Passados um pouco de tempo, finalmente Carlos começou a reagir.
Iria descobrir o que havia atrás desta história e mostrar a todos a verdade.
Mas ainda haveria um provação. o Dr. Mathias passou na sala para cumprimentá-lo – e também leu a mensagem. Polidamente, evitou tecer qualquer comentário, mas olhou nos olhos do Carlos de forma tão estranha, que ele se sentiu culpado e implorou que a terra o engolisse, só para fugir desse vexame.
Carlos aproveitou a hora do almoço para procurar a “lan house” da qual tinha partido a mensagem. Era o serviço público instalado no Metrô da Praça da Sé
Explicou pacientemente ao servidor que o atendeu, que tinha recebido uma mensagem e que não conhecia o remetente. Precisava saber quem a tinha mandado. O funcionário deu de ombros.
- “ Se não era para você, jogue-a fora ! – exclamou, como se fosse a melhor solução do mundo – e seria, não fosse pelas confusões que tinha causado.

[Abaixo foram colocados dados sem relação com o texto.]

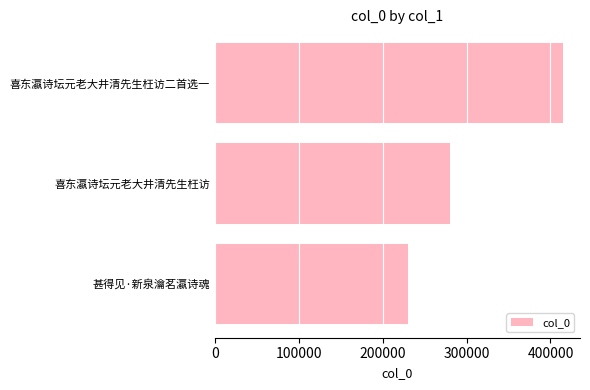

What is the greatest value displayed?

414520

Mas o Carlos não podia parar por aí. Sua honra estava em jogo; e sua amizade com o João, e o respeito dos colegas , o amor da Tercília , a consideração da família ... Ele precisava encontrar o fio da meada.
Foi difícil, porque não havia registros oficiais do conteúdo das mensagens. Trinta e seis posições ativas na “lan house” poderiam ter enviado o e-mail.

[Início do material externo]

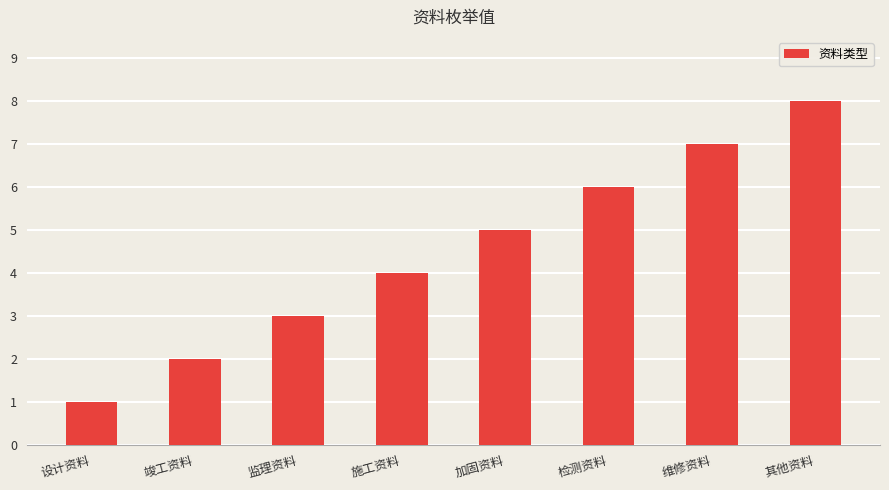

Read the value at 监理资料.

3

Foi realmente um trabalho cansativo, mas Carlos chegou, ao cabo de dois dias, à conclusão.
Enquanto isso tudo acontecia, , do outro lado da Cidade, um rapaz simpático de nome Carlos Martinez, matutava sobre uma misteriosa mensagem em código, recebida do posto público 761.gov.sp.br e assinada curiosamente por alguém com o mesmo nome de sua namorada.
A mensagem dizia :
Prezado Senhor,
desejamos informar que fizemos nesta data o depósito da quantia combinada de R$ 1.311,56 para liquidação final de nossa dívida junto a esse Banco.
O documento traz a autenticação n......
Agradecemos sua compreensão e firmamo-nos
Atenciosamente
Modas Quintaferro Ltda
Bia Coutinho
Tesoureira
Estava tudo certo, menos os destinatários, distraidamente trocados.
Tudo culpa do amor...
Dois dias depois, as nossas personagens reuniam-se, de início um pouco constrangidas, mas depois alegres, aliviadas, em uma agradável camaradagem.
Seis meses depois, Carlos e Tercília eram testemunhas do casamento de Carlos e Bia. Com os Carlos certinhos, e sem confusão.